Could you show each line of the records that contains the word "shoulder"?

· · · ·

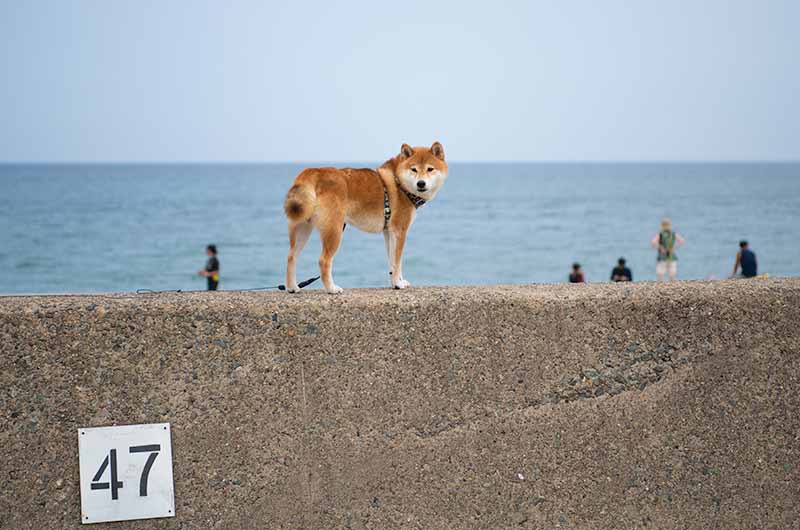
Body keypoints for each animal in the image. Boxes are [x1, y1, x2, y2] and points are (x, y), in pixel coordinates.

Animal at [282, 141, 446, 292]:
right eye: (414, 169)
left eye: (430, 169)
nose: (421, 183)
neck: (399, 183)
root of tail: (314, 172)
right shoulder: (400, 231)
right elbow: (398, 262)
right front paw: (398, 284)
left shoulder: (389, 232)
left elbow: (392, 262)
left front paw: (396, 282)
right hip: (334, 230)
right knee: (323, 261)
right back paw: (331, 289)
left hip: (302, 228)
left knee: (291, 257)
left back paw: (292, 287)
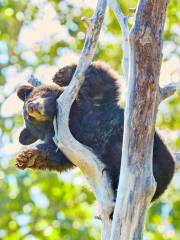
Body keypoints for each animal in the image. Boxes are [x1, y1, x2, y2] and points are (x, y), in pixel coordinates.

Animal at [16, 61, 174, 201]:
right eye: (30, 119)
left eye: (34, 96)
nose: (31, 107)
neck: (71, 117)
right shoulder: (67, 140)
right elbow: (57, 156)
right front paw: (25, 157)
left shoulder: (96, 105)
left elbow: (101, 83)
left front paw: (63, 74)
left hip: (159, 157)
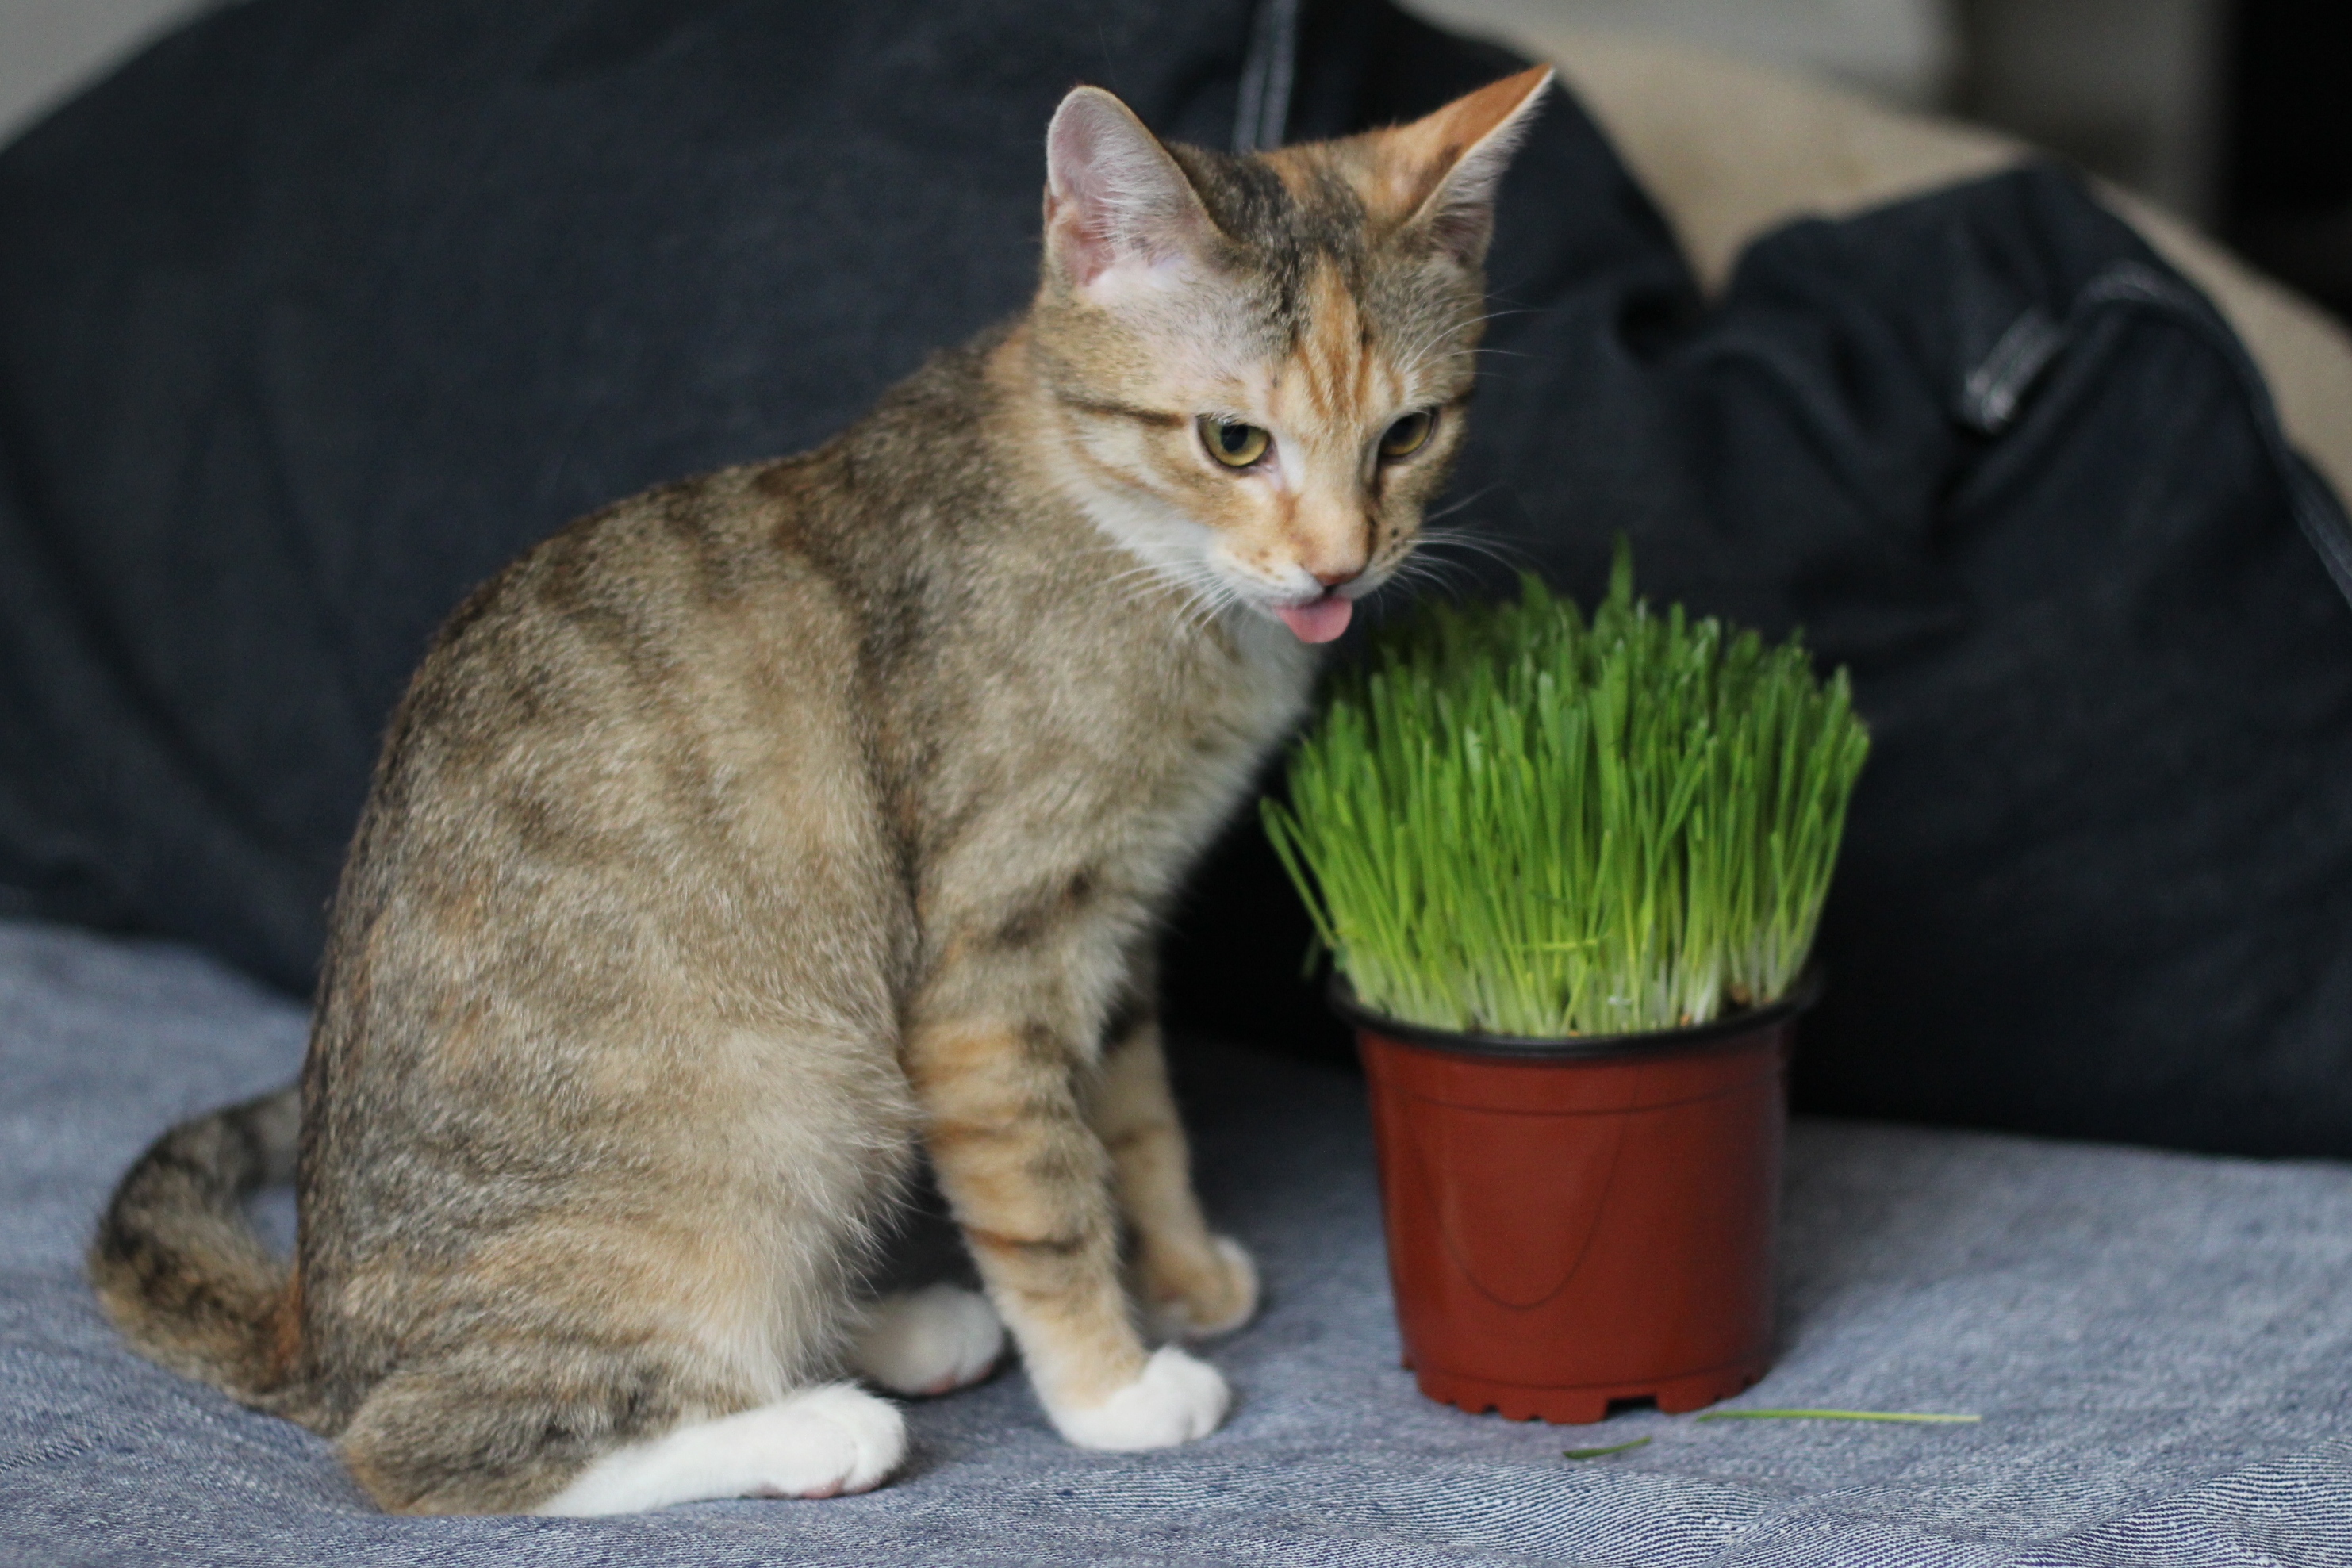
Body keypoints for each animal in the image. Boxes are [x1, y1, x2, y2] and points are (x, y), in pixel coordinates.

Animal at [89, 65, 1552, 1516]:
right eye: (1235, 440)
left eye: (1407, 433)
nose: (1340, 567)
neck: (1135, 555)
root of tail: (315, 1333)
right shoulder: (988, 970)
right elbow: (1046, 1185)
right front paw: (1111, 1386)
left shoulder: (1121, 925)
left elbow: (1139, 1120)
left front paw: (1181, 1271)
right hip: (779, 1116)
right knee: (440, 1448)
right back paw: (813, 1426)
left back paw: (890, 1329)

· · · ·

*REPLY*
right shoulder: (400, 231)
left shoulder: (389, 232)
right shoulder: (67, 140)
left shoulder: (96, 105)
right shoulder: (988, 970)
left shoulder: (1121, 925)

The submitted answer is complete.